> [Work to complete] Print out each record below, unaltered and complete, without its images.

Start of Available records

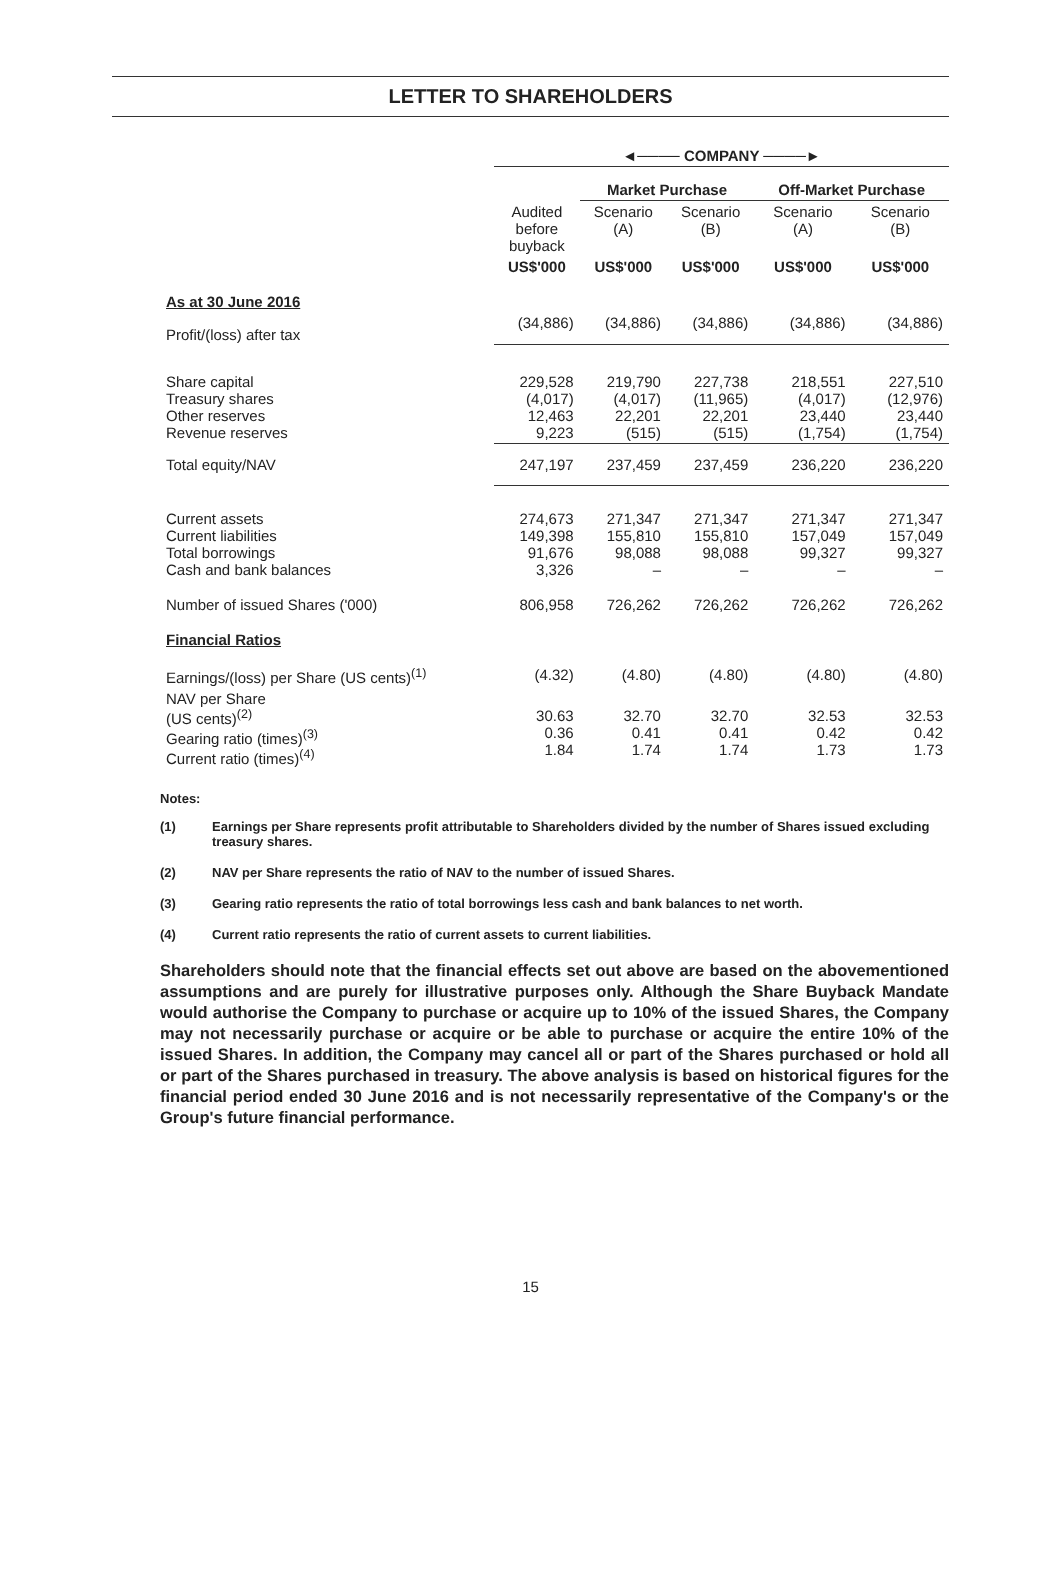LETTER TO SHAREHOLDERS
| | ◄──── COMPANY ────► | | | | |
| --- | --- | --- | --- | --- | --- |
| | | Market Purchase | | Off-Market Purchase | |
| | Audited before buyback | Scenario (A) | Scenario (B) | Scenario (A) | Scenario (B) |
| | US$'000 | US$'000 | US$'000 | US$'000 | US$'000 |
| As at 30 June 2016 | | | | | |
| Profit/(loss) after tax | (34,886) | (34,886) | (34,886) | (34,886) | (34,886) |
| Share capital Treasury shares Other reserves Revenue reserves | 229,528 (4,017) 12,463 9,223 | 219,790 (4,017) 22,201 (515) | 227,738 (11,965) 22,201 (515) | 218,551 (4,017) 23,440 (1,754) | 227,510 (12,976) 23,440 (1,754) |
| Total equity/NAV | 247,197 | 237,459 | 237,459 | 236,220 | 236,220 |
| Current assets Current liabilities Total borrowings Cash and bank balances | 274,673 149,398 91,676 3,326 | 271,347 155,810 98,088 – | 271,347 155,810 98,088 – | 271,347 157,049 99,327 – | 271,347 157,049 99,327 – |
| Number of issued Shares ('000) | 806,958 | 726,262 | 726,262 | 726,262 | 726,262 |
| Financial Ratios | | | | | |
| Earnings/(loss) per Share (US cents)<sup>(1)</sup> | (4.32) | (4.80) | (4.80) | (4.80) | (4.80) |
| NAV per Share (US cents)<sup>(2)</sup> Gearing ratio (times)<sup>(3)</sup> Current ratio (times)<sup>(4)</sup> | 30.63 0.36 1.84 | 32.70 0.41 1.74 | 32.70 0.41 1.74 | 32.53 0.42 1.73 | 32.53 0.42 1.73 |
Notes:
(1) Earnings per Share represents profit attributable to Shareholders divided by the number of Shares issued excluding treasury shares.
(2) NAV per Share represents the ratio of NAV to the number of issued Shares.
(3) Gearing ratio represents the ratio of total borrowings less cash and bank balances to net worth.
(4) Current ratio represents the ratio of current assets to current liabilities.
Shareholders should note that the financial effects set out above are based on the abovementioned assumptions and are purely for illustrative purposes only. Although the Share Buyback Mandate would authorise the Company to purchase or acquire up to 10% of the issued Shares, the Company may not necessarily purchase or acquire or be able to purchase or acquire the entire 10% of the issued Shares. In addition, the Company may cancel all or part of the Shares purchased or hold all or part of the Shares purchased in treasury. The above analysis is based on historical figures for the financial period ended 30 June 2016 and is not necessarily representative of the Company's or the Group's future financial performance.
15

End of Available records

> [Result for this task]
LETTER TO SHAREHOLDERS
| | ◄──── COMPANY ────► | | | | |
| --- | --- | --- | --- | --- | --- |
| | | Market Purchase | | Off-Market Purchase | |
| | Audited before buyback | Scenario (A) | Scenario (B) | Scenario (A) | Scenario (B) |
| | US$'000 | US$'000 | US$'000 | US$'000 | US$'000 |
| As at 30 June 2016 | | | | | |
| Profit/(loss) after tax | (34,886) | (34,886) | (34,886) | (34,886) | (34,886) |
| Share capital Treasury shares Other reserves Revenue reserves | 229,528 (4,017) 12,463 9,223 | 219,790 (4,017) 22,201 (515) | 227,738 (11,965) 22,201 (515) | 218,551 (4,017) 23,440 (1,754) | 227,510 (12,976) 23,440 (1,754) |
| Total equity/NAV | 247,197 | 237,459 | 237,459 | 236,220 | 236,220 |
| Current assets Current liabilities Total borrowings Cash and bank balances | 274,673 149,398 91,676 3,326 | 271,347 155,810 98,088 – | 271,347 155,810 98,088 – | 271,347 157,049 99,327 – | 271,347 157,049 99,327 – |
| Number of issued Shares ('000) | 806,958 | 726,262 | 726,262 | 726,262 | 726,262 |
| Financial Ratios | | | | | |
| Earnings/(loss) per Share (US cents)<sup>(1)</sup> | (4.32) | (4.80) | (4.80) | (4.80) | (4.80) |
| NAV per Share (US cents)<sup>(2)</sup> Gearing ratio (times)<sup>(3)</sup> Current ratio (times)<sup>(4)</sup> | 30.63 0.36 1.84 | 32.70 0.41 1.74 | 32.70 0.41 1.74 | 32.53 0.42 1.73 | 32.53 0.42 1.73 |
Notes:
(1) Earnings per Share represents profit attributable to Shareholders divided by the number of Shares issued excluding treasury shares.
(2) NAV per Share represents the ratio of NAV to the number of issued Shares.
(3) Gearing ratio represents the ratio of total borrowings less cash and bank balances to net worth.
(4) Current ratio represents the ratio of current assets to current liabilities.
Shareholders should note that the financial effects set out above are based on the abovementioned assumptions and are purely for illustrative purposes only. Although the Share Buyback Mandate would authorise the Company to purchase or acquire up to 10% of the issued Shares, the Company may not necessarily purchase or acquire or be able to purchase or acquire the entire 10% of the issued Shares. In addition, the Company may cancel all or part of the Shares purchased or hold all or part of the Shares purchased in treasury. The above analysis is based on historical figures for the financial period ended 30 June 2016 and is not necessarily representative of the Company's or the Group's future financial performance.
15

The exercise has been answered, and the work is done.